Sherrybaby, The Wire, and the Only Addiction Story Worth Telling

Garbage People Who Get Better

I hate addicts.

Gambling, heroin, alcohol, shopping, pills. I hate it all. A lot of people make a moral differentiation between a hobo with a needle in his arm and the guy getting in debt to bet on a football game.

I do not.

I also don't subscribe to the disease model of addiction, and no amount of public health messaging is going to change that. Some substances create chemical dependency fast. Crack, for instance. But most take time. Days, weeks, months of repeated choices before the trap closes. Not to mention that everyone knows, from a very young age, what addiction is and what substances produce it. They knew it when they picked up the thing for the first time, and did it anyway. Which is why I insist that the addict becomes an addict as an outward expression of who they already are, which is, in my harsh and likely unfair estimation, garbage.

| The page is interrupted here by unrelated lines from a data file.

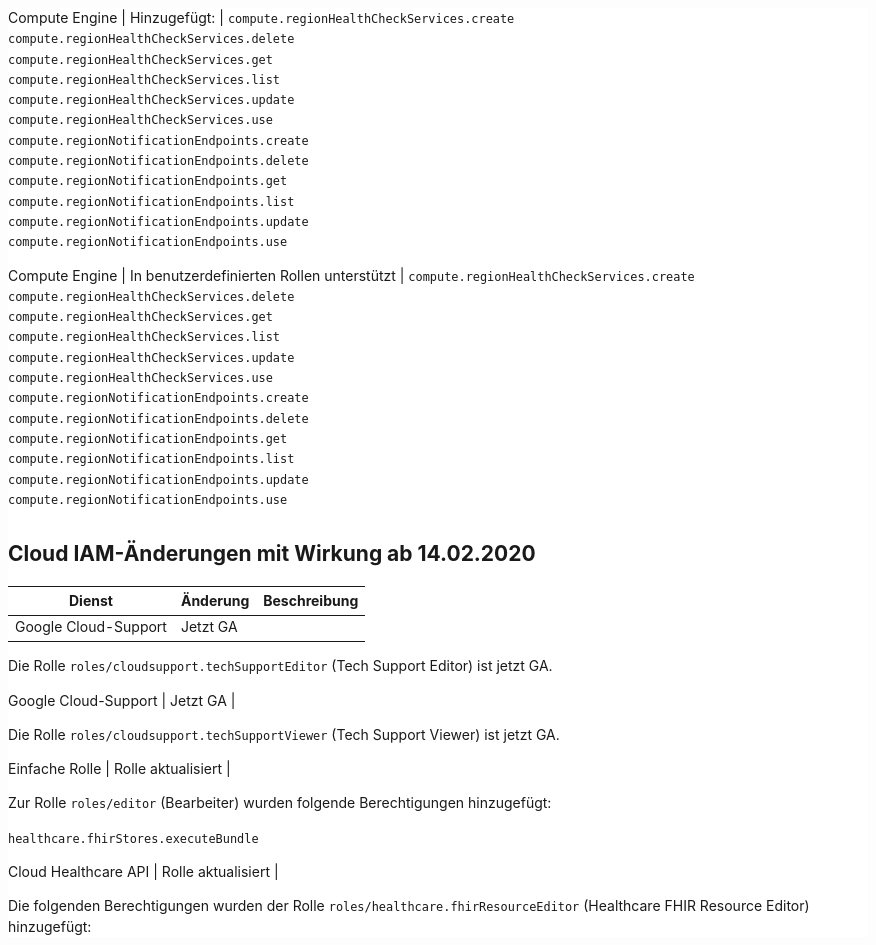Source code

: Compute Engine  |  Hinzugefügt:  |  ` compute.regionHealthCheckServices.create
`  
` compute.regionHealthCheckServices.delete `  
` compute.regionHealthCheckServices.get `  
` compute.regionHealthCheckServices.list `  
` compute.regionHealthCheckServices.update `  
` compute.regionHealthCheckServices.use `  
` compute.regionNotificationEndpoints.create `  
` compute.regionNotificationEndpoints.delete `  
` compute.regionNotificationEndpoints.get `  
` compute.regionNotificationEndpoints.list `  
` compute.regionNotificationEndpoints.update `  
` compute.regionNotificationEndpoints.use `  
  
Compute Engine  |  In benutzerdefinierten Rollen unterstützt  |  `
compute.regionHealthCheckServices.create `  
` compute.regionHealthCheckServices.delete `  
` compute.regionHealthCheckServices.get `  
` compute.regionHealthCheckServices.list `  
` compute.regionHealthCheckServices.update `  
` compute.regionHealthCheckServices.use `  
` compute.regionNotificationEndpoints.create `  
` compute.regionNotificationEndpoints.delete `  
` compute.regionNotificationEndpoints.get `  
` compute.regionNotificationEndpoints.list `  
` compute.regionNotificationEndpoints.update `  
` compute.regionNotificationEndpoints.use `  
  
  
##  Cloud IAM-Änderungen mit Wirkung ab 14.02.2020

Dienst  |  Änderung  |  Beschreibung  
---|---|---  
Google Cloud-Support  |  Jetzt GA  |

Die Rolle ` roles/cloudsupport.techSupportEditor ` (Tech Support Editor) ist
jetzt GA.  
  
Google Cloud-Support  |  Jetzt GA  |

Die Rolle ` roles/cloudsupport.techSupportViewer ` (Tech Support Viewer) ist
jetzt GA.  
  
Einfache Rolle  |  Rolle aktualisiert  |

Zur Rolle ` roles/editor ` (Bearbeiter) wurden folgende Berechtigungen
hinzugefügt:

` healthcare.fhirStores.executeBundle `  
  
Cloud Healthcare API  |  Rolle aktualisiert  |

Die folgenden Berechtigungen wurden der Rolle `
roles/healthcare.fhirResourceEditor ` (Healthcare FHIR Resource Editor)
hinzugefügt:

Selfish garbage who will lie to your face, steal from your wallet, and ruin your Thanksgiving, then ask you to feel sorry for them because they can't help it.

I know. I'm a real treat at parties.

I do have enough self-awareness to know there's a glaring problem with my ideology on addiction: it has never helped a single addict recover and go on to have a good life. So while I may be correct about the moral architecture of addiction, correctness alone is not a useful contribution. And because I know this, I've spent years trying to figure out what, exactly, would make me extend grace to a person I instinctively want to throw away.

In 2006, Sherrybaby, a tiny indie film with a two-million-dollar budget, answered that question so completely that I have not needed to revisit it since.

Sherry Swanson and the Problem with Pity

Hollywood has a preferred version of the addict. You have seen her a hundred times. She is beautiful and tragic. She had a good life and then something terrible happened. The substance swept in. She was powerless! There will be a scene where a kind doctor or a patient loved one explains the disease model in gentle language, and the audience gets to nod along and feel enlightened for not judging. The addict is absolved before the third act even begins.

This is a cop-out. And every screenwriter who takes the easy route knows it. Lucky for all of us, director Laurie Collyer didn't take that weasel's way out, and neither did Maggie Gyllenhaal.

Sherrybaby does not deal in pity.

Sherry Swanson is a recovering heroin addict who's just been released from prison after three years for robbery. She's not a victim when we meet her. She's a liar. She uses sex to get what she wants, trading a blowjob for a job placement at a youth center and sleeping with the halfway house supervisor. She smothers her five-year-old daughter Alexis with a desperate, clinging need that has nothing to do with Alexis's wellbeing and everything to do with Sherry's image of herself as a good mother. She is selfish, volatile, and frequently embarrassing to watch.